Lettuce offers some particular potential with requiring less soil movement than potatoes, and an earlier harvest in August allowing a simple catch crop of buckwheat or turnip rape to be grown ahead of drilling a wheat crop into the green in September or October.
Bradford Estates proposed nine-year rotation and preparation
Average yields in 2021
8.6 tons per hectare
3.5 tons per hectare
8.9 tons per hectare
Spring beans – 3.5 tons per hectare
Winter wheat/spring barley
Spring barley – 6.6 tons per hectare
Potatoes – 54 tons per hectare
Source: Farmers Weekly
A key indicator of success will be future soil surveys to highlight whether soil health is improving.
With no machinery on farm, he has been able to start from scratch, with flexibility a priority. That’s led to two 6-meter (20-foot) drills – a Horsch Avatar disc drill bought brand new using a grant, and a second-hand Horsch Sprinter – rather than one 12-meter (40-foot) machine.
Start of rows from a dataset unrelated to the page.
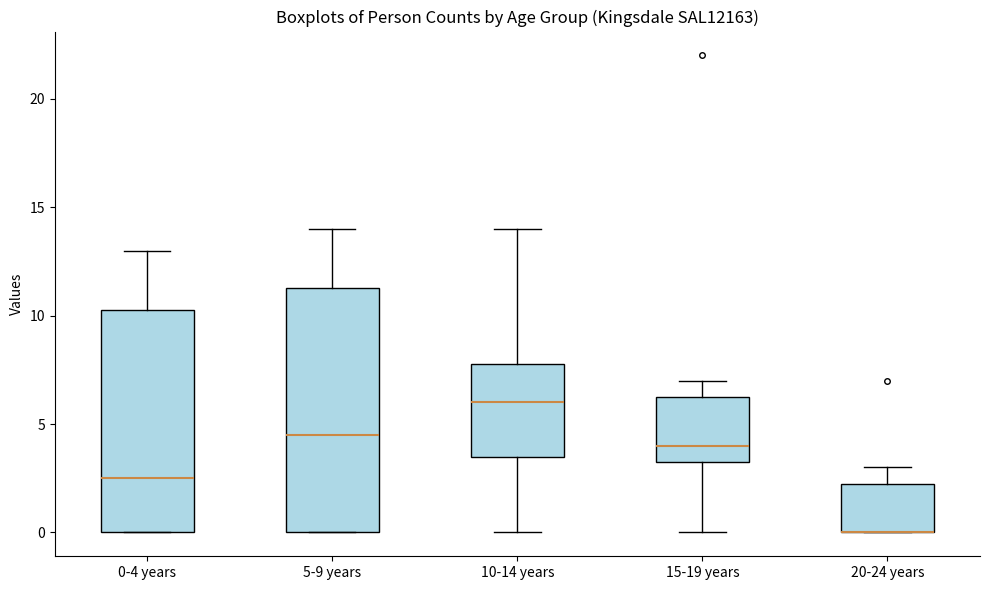

Reading left to right, read every box against the y-axis: the position of its median line, the range the box covers, and the ends of its whiskers. The values are not printed on the chart, so give them approximately, as read against the axis.

0-4 years: median 2.5, box 0.0 to 10.5, whiskers 0.0 to 13.0
5-9 years: median 4.5, box 0.0 to 11.5, whiskers 0.0 to 14.0
10-14 years: median 6.0, box 3.5 to 8.0, whiskers 0.0 to 14.0
15-19 years: median 4.0, box 3.5 to 6.5, whiskers 0.0 to 7.0
20-24 years: median 0.0 (drawn on the box's lower edge), box 0.0 to 2.5, whiskers 0.0 to 3.0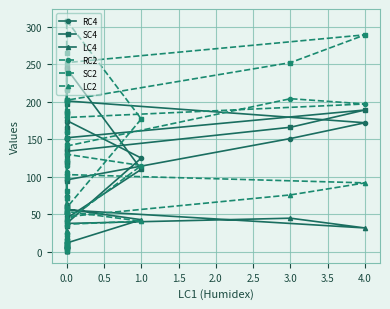

How many interior local valleys does the SC4 series have?

4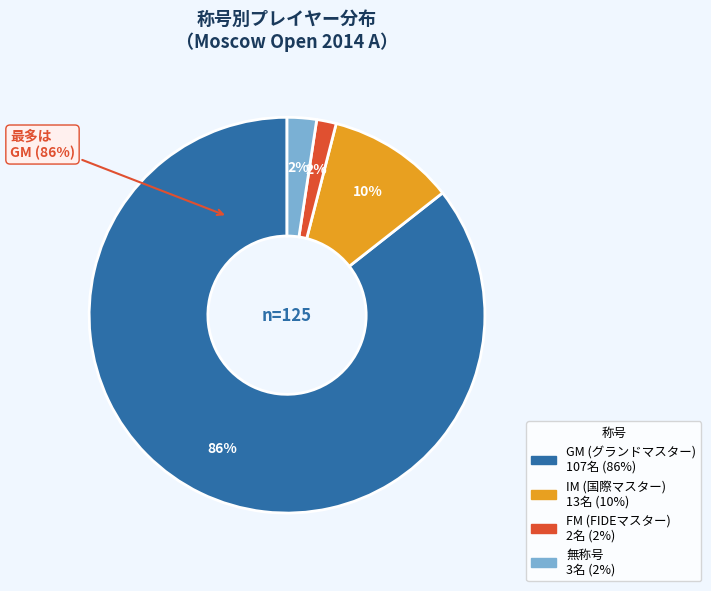

What is the largest slice in the pie chart?

GM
While the Avatar provides flexibility in being able to direct drill or behind various cultivations, the Sprinter brings extra flexibility if conditions are not suitable for a disc drill, or different crops need drilling on the same day if weather has delayed drilling.
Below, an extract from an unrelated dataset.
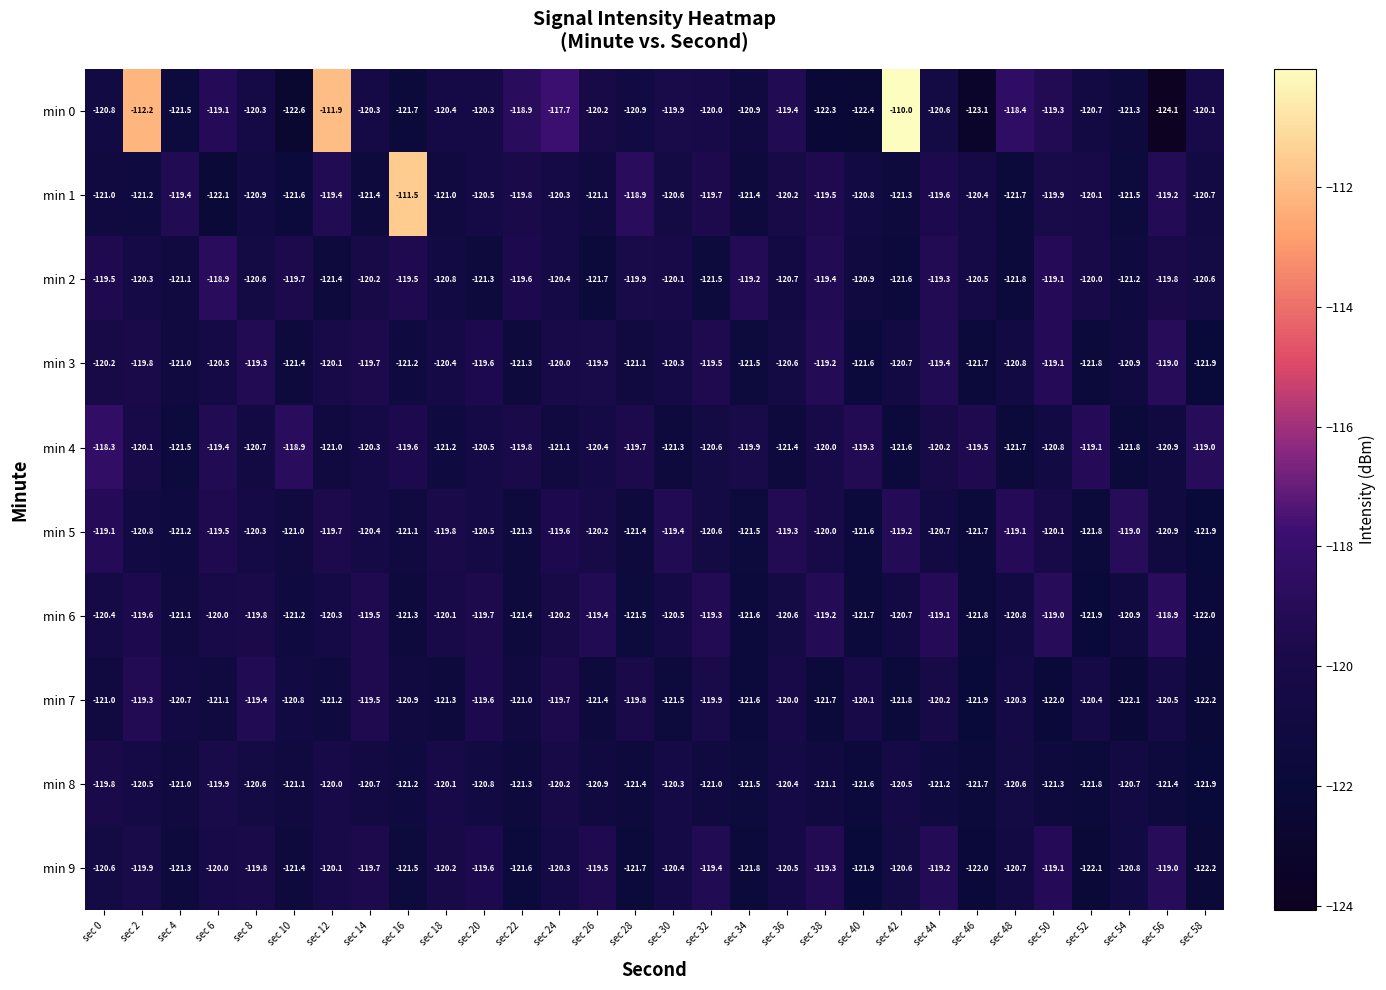

At which category is the sum across all series the highest?

sec 2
In the current cropping year, he met his target of direct drilling 25% of the cropping with the Avatar, including much of the spring cropping and cover crops, while spring beans into covers were drilled with the Sprinter with inch coulters. Over the next four years he aims to increase that to 40% direct drilled.
Another key plank of most regenerative systems is to integrate livestock. Scott is already developing plans not just to use them for grazing, but also in the longer term to potentially create a closed fertility or circular farming system producing all the farm’s fertilizer requirements.
“It’s probably going to be 10 years in the making,” Scott says.
He used a flying flock of sheep last winter to graze cover crops. The goal is eventually graze 1,400 sheep, probably split between the estate and another owner in a partnership arrangement, also involving a local shepherd to manage them on a day-to-day basis.
Scott is also considering running beef cattle outside for six months of a year, and housing them for the other six months to supply solid and liquid manures, in a system that fits between a commercial finishing unit and pasture for life all-year-round grazing.
“With fertilizer at £900 per ton, it’s got everybody thinking about how they can use muck and slurry in a better way,” he says.
He does have some concerns over how Farming Rules for Water legislation might affect his plans but is hopeful that can be navigated successfully through discussions about the system’s goals.
“We know we will need to invest in facilities to store it correctly so it is not leaching into drains or fields,” Scott says.